2 diciembre, 2021

#Opinión || Me disfrazo para preservar, no para insultar

Voto en Blanco (31 de octubre de 2021) || Por Rosa Lealde

Si hay algo que viene a nuestra mente en vísperas de Halloween y Día de Muertos son los disfraces, pero ¿De dónde surgen? ¿Por qué lo hacemos? ¿Qué onda con lo políticamente correcto y la apropiación cultural?
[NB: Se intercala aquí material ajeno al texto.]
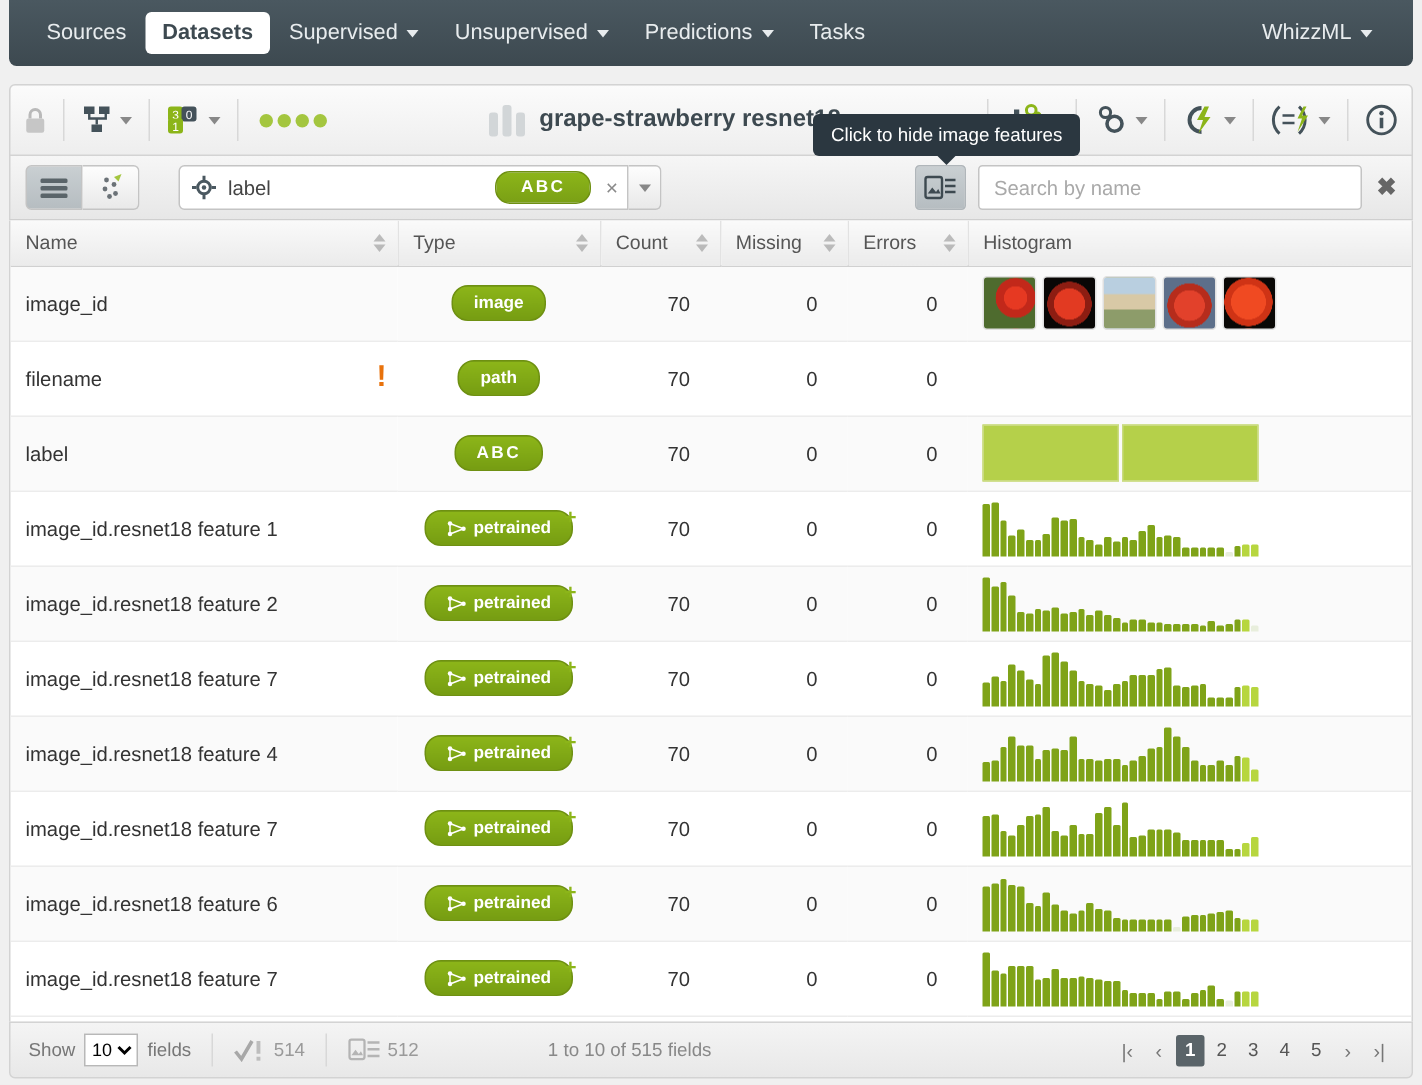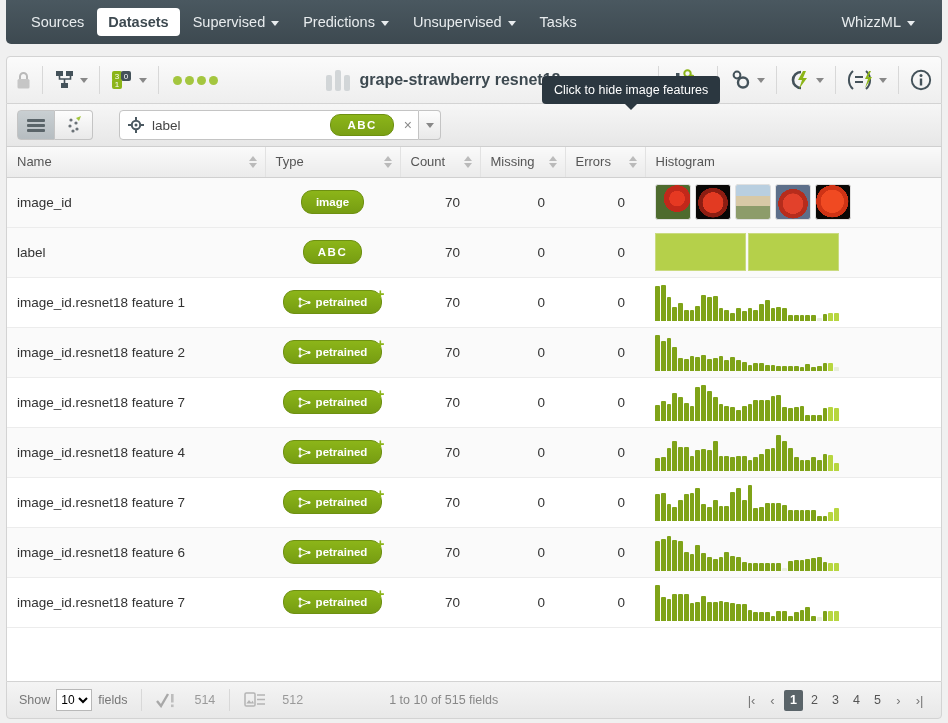--- a/index.html
+++ b/index.html
@@ -267,8 +267,8 @@
     <div class="nav-item"><span>Sources</span></div>
     <div class="nav-item active"><span>Datasets</span></div>
     <div class="nav-item"><span>Supervised</span><span class="nav-caret"></span></div>
+    <div class="nav-item"><span>Unsupervised</span><span class="nav-caret"></span></div>
     <div class="nav-item"><span>Predictions</span><span class="nav-caret"></span></div>
-    <div class="nav-item"><span>Unsupervised</span><span class="nav-caret"></span></div>
     <div class="nav-item"><span>Tasks</span></div>
     <div class="nav-item nav-right"><span>WhizzML</span><span class="nav-caret"></span></div>
   </div>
Si te interesa saber la respuesta a estas interrogantes te recomiendo seguir leyendo…

La historia de los disfraces en la humanidad es grande, se sabe que se remonta incluso a los antiguos romanos, egipcios y celtas, quienes gozaban de portar maquillajes y máscaras para celebrar a sus dioses y algunos cambios de estación.

Sin embargo a quienes les debemos directamente el gusto por los disfraces en vísperas de otoño es a los antiguos celtas, quienes hace más de 2 mil años celebraban su festival pagano Samhain, que marcaba el final del verano y el comienzo de la mitad “más oscura” del año en las islas Británicas, en este las personas solían vestir con pieles de animales para confundirse con los espíritus que salían esa noche y además gozaban de realizarse bromas entre sí.   

Durante la primera mitad del siglo XX, los disfraces de día de brujas eran verdaderamente aterradores, ya que se seguían las creencias celtas de que éstos ahuyentaban a los espíritus paganos, por ello muchas personas optaban por vestirse con sábanas, máscaras lúgubres y ropas oscuras.

Durante los años 60’s y con el auge de la cultura pop en el mundo, los disfraces se resignificaron y comenzaron a ser menos escalofriantes y anónimos, ya que muchos retomaron los atuendos de las películas como Star Wars o Justice League y se dejaron de lado los atuendos de miedo.

Fue en los años 90’s cuando el pueblo mexicano comenzó a implementar algunos aspectos del Halloween en la celebración del día de Muertos, en ese entonces, ya era prácticamente normal comenzar a ver algunos elementos como disfraces de brujas, diablos, máscaras y calabazas mezclados entre los tradicionales alfeñiques y cempasúchil, y es que las festividades tienen mucho en común entre sí y se acoplan las uñas con las otras, pero nunca siendo una sola.

¿Existen disfraces malos?

Con anterioridad ya se había abordado el tema de “apropiación cultural”, mismo que se refiere a apropiarse de algún aspecto de una cultura, despojarlo de su significado real y darle un uso vago o comercial que resulta ofensivo para la cultura original. 

Partiendo de lo anterior, nos encontramos con algunos atuendos que hoy en día resultan dolorosos para algunas culturas, por ejemplo, el de “nativo americano”, que es comercializado mundialmente perpetuando un estereotipo y despojando al atuendo de su significado original; lo mismo pasa con aquellos que sexualizan o estereotipan una profesión, véase por ejemplo aquellos de colegiala, doctora, enfermera, monja, etc., ya que fomentan ideas sexualizadas sobre las profesiones.

Recordemos que no es malo divertirse portando un disfraz, sino perpetuar estereotipos erróneos y despojar del significado real algo que es importante para otras culturas, por ello recuerda que no importa de qué elijas disfrazarte este año, siempre y cuando seas respetuoso con los demás.